When the question is answered the instructor moves to the next participant, again with the camera pointed to their face, and asks the same question.
The theory behind this question is that, according to Anthony Giddens (Modernity and Self-Identity, 1991), we all have a default narration about ourselves available. This narration should be internally consistent and should exclude other narrations about one’s self.
As we found in the project Dynamiczna Tozsamosc, 2012 and later on in the projects Dynamic Identity, Talking about Taboos and Identifeye, participants do not have a default narration prepared to answer our question: Who are you until now? Rather, participants seem to construct a narration semi-spontaneously on the spot, weighing what is being asked from them and how earlier participants framed their answer.
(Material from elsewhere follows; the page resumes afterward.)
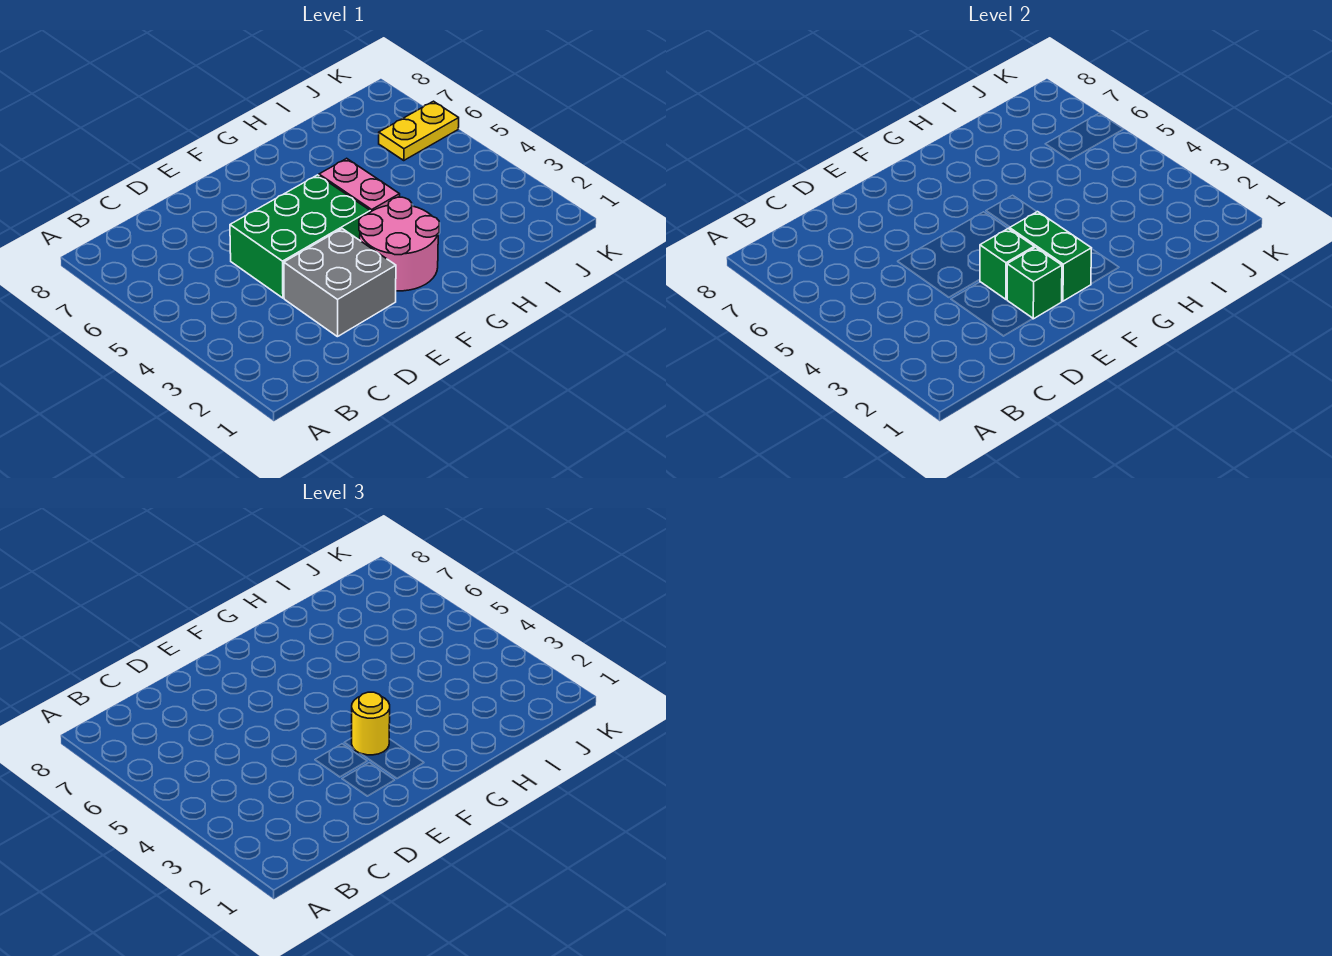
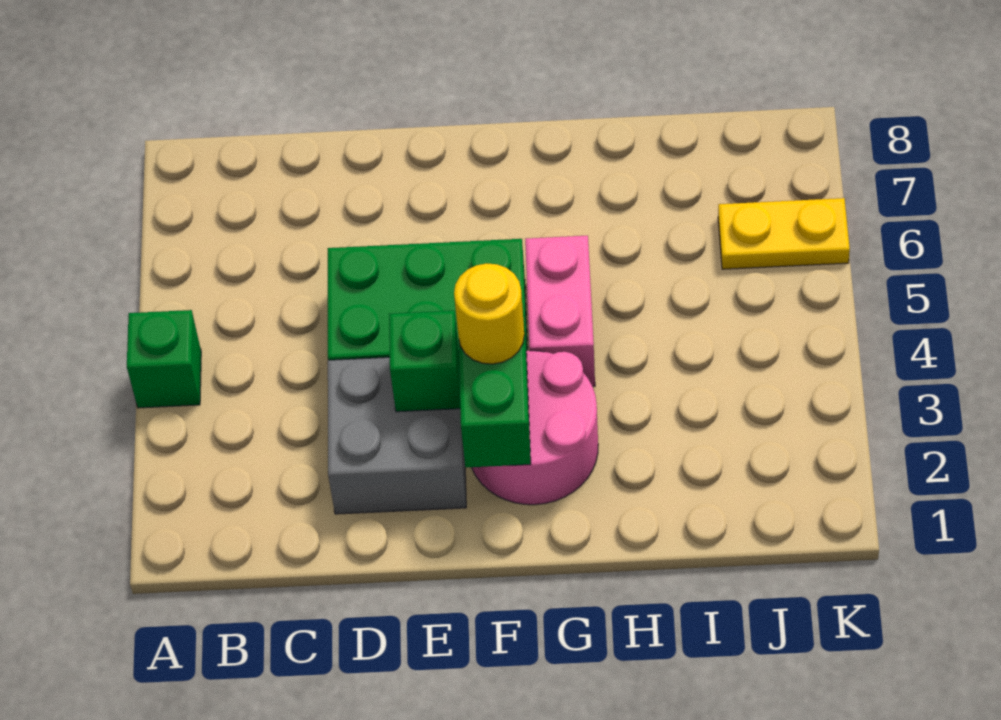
green 1x1 brick [1007,247,1062,319] -> green 1x1 brick moved to [127,310,201,408]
This is in line with the theories of Zygmunt Bauman (Identity, 2004; Liquid life, 2005; Liquid times, 2007) who states that in our times we do not try to build one, definite narration out of the puzzle pieces that make up who we are, but that we all the time reconfigure the puzzle pieces and fit them to the circumstances.
The camera (or smartphone) is to balance out the feeling of intimacy that full attention by the instructor causes. This confusing duality is, according to E-LAB, the hallmark of our technological times. By means of the camera and full attention at the same time the instructor simulates the online environment.
The aim of this good practice is to show that our identity narrations are constructs and thus are open to change.
After all participants have answered the same question individually, the instructor shows patterns in the answering. Mostly it will be the case that the first person takes the longest to answer. Applying Erving Goffman’s insights (The presentation of Self in everyday life, 1959; Frame analysis, 1974) this would be because there is no apparent frame ready for this participant to build upon. There is no ready-made mould to model the answer after.
The second and following participants typically answer quicker. For them a mold does exist – the one created by the first participant.
If the participants have mostly or exclusively used the frame that was created by the first participant, it can be concluded that the participants are highly open to peer pressure.
A second element of analysis is self-reporting by the participants. Why did they select some identity characteristics (for instance: age, hobbies or roles they fulfill in life) and not others (for instance: ethnicity, current mood or occupation). By discussing why certain elements were selected and others weren’t the importance of different identity labels for the participants present can be established.